Stored data entries
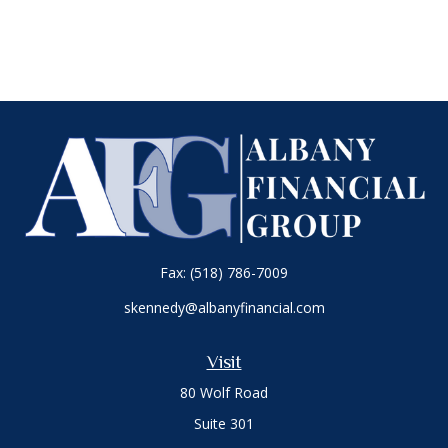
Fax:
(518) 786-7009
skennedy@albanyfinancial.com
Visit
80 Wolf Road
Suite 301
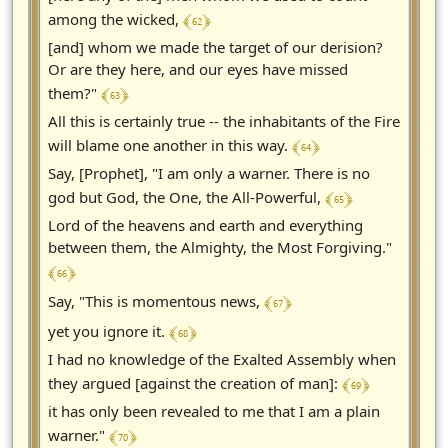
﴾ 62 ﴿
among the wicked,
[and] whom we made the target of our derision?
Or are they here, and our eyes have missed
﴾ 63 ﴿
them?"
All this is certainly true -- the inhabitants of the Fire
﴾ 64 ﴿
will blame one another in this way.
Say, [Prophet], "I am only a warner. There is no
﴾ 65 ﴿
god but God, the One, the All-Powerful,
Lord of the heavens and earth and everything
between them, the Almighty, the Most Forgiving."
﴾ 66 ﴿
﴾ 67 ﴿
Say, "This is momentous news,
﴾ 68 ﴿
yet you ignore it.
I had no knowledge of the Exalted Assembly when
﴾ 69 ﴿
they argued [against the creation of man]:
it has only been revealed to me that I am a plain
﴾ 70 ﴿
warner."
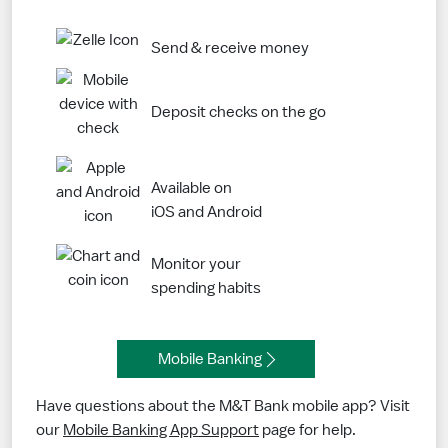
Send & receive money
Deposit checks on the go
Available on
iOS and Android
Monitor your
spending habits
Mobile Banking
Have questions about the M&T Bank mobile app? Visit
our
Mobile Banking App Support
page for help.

EXERCISE OBJECTIVE: The expected answer is the complete set of entries, copied verbatim, with no pictures.

WRITTEN REPLY:
Fax:
(518) 786-7009
skennedy@albanyfinancial.com
Visit
80 Wolf Road
Suite 301
﴾ 62 ﴿
among the wicked,
[and] whom we made the target of our derision?
Or are they here, and our eyes have missed
﴾ 63 ﴿
them?"
All this is certainly true -- the inhabitants of the Fire
﴾ 64 ﴿
will blame one another in this way.
Say, [Prophet], "I am only a warner. There is no
﴾ 65 ﴿
god but God, the One, the All-Powerful,
Lord of the heavens and earth and everything
between them, the Almighty, the Most Forgiving."
﴾ 66 ﴿
﴾ 67 ﴿
Say, "This is momentous news,
﴾ 68 ﴿
yet you ignore it.
I had no knowledge of the Exalted Assembly when
﴾ 69 ﴿
they argued [against the creation of man]:
it has only been revealed to me that I am a plain
﴾ 70 ﴿
warner."
Send & receive money
Deposit checks on the go
Available on
iOS and Android
Monitor your
spending habits
Mobile Banking
Have questions about the M&T Bank mobile app? Visit
our
Mobile Banking App Support
page for help.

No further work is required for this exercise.